In the trademark discussion below, copy out everything from "If you think" down to "a real word.".

**EXERCISE PASSAGE**
+ + + + + + +

If you think Dropbox can directly compete with Infinit using Infinite, then you should join me for my new Googl search engine!!


Such are the risks of naming your company after a common word that describes the product.


>Such are the risks of naming your company after a common word that describes the product.

What? Not at all! Infinit has a trademark and will almost assuredly destroy Dropbox in court, including getting an injunction against even using the Dropbox Infinite name during the case.

The real risk is on Dropbox: Not doing their homework and attempting to name a product something that happens to be legally too close to a trademark from a competitor.

What you're saying is that it would be acceptable for me to make a Googol search engine, since googol is a real word and it's Google's fault for picking a name so similar to a real word.

EDIT: Also consider that Infinit is as close to the word Infinite as iPhone is to the word "phone". Do you think Apple assumed the same risks you bring up by naming their product 1 letter away from a common word?


I don't know anything about Infinit or Infinite, but I do know that no product could be described as "infinite"


The USPTO may have a differing opinion.

Just because a word is a common dictionary word doesn't mean it can't be trademarked with limited use. For example, you can't launch a new computer and name it Apples. However you can launch a new type of lipstick called Apples (assuming it's not trademarked in that context already).

+ + + + + + +

[Dataset excerpts]

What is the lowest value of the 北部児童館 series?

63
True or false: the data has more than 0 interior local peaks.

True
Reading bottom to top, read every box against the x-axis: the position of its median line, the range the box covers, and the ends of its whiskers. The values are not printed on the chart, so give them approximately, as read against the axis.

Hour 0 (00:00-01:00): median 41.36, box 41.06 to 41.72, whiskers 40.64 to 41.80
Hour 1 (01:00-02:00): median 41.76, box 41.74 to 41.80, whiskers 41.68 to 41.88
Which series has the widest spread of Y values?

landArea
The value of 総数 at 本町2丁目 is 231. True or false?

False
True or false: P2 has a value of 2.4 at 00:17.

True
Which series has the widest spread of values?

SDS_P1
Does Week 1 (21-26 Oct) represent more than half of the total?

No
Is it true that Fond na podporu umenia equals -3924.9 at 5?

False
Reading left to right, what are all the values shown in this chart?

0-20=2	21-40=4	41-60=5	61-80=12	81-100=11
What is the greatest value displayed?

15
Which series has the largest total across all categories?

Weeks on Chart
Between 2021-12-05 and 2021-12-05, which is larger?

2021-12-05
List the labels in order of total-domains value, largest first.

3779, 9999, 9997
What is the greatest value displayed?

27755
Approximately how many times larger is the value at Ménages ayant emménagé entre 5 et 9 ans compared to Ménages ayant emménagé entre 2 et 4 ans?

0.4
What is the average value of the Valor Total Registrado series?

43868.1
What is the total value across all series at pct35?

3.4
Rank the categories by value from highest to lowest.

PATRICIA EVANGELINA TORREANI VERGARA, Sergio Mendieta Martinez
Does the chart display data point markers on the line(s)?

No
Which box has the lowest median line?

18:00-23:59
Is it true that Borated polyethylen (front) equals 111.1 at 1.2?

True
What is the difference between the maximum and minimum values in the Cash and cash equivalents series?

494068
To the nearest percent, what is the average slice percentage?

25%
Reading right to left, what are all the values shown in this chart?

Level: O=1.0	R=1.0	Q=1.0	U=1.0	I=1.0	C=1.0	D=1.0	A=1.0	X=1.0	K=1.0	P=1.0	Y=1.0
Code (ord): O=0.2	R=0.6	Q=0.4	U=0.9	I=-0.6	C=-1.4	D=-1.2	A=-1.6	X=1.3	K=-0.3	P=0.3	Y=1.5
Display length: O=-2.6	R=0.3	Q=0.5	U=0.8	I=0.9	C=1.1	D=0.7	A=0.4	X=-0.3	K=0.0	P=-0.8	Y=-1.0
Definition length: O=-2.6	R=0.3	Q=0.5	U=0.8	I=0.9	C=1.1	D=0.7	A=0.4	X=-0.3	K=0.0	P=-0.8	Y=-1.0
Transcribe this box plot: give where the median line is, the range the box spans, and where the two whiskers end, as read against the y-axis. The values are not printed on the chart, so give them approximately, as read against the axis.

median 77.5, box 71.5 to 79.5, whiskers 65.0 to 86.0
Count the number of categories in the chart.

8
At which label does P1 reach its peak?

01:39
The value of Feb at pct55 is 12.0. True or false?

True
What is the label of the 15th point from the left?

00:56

+ + + + + + +

**EXPECTED OUTPUT**
If you think Dropbox can directly compete with Infinit using Infinite, then you should join me for my new Googl search engine!!


Such are the risks of naming your company after a common word that describes the product.


>Such are the risks of naming your company after a common word that describes the product.

What? Not at all! Infinit has a trademark and will almost assuredly destroy Dropbox in court, including getting an injunction against even using the Dropbox Infinite name during the case.

The real risk is on Dropbox: Not doing their homework and attempting to name a product something that happens to be legally too close to a trademark from a competitor.

What you're saying is that it would be acceptable for me to make a Googol search engine, since googol is a real word and it's Google's fault for picking a name so similar to a real word.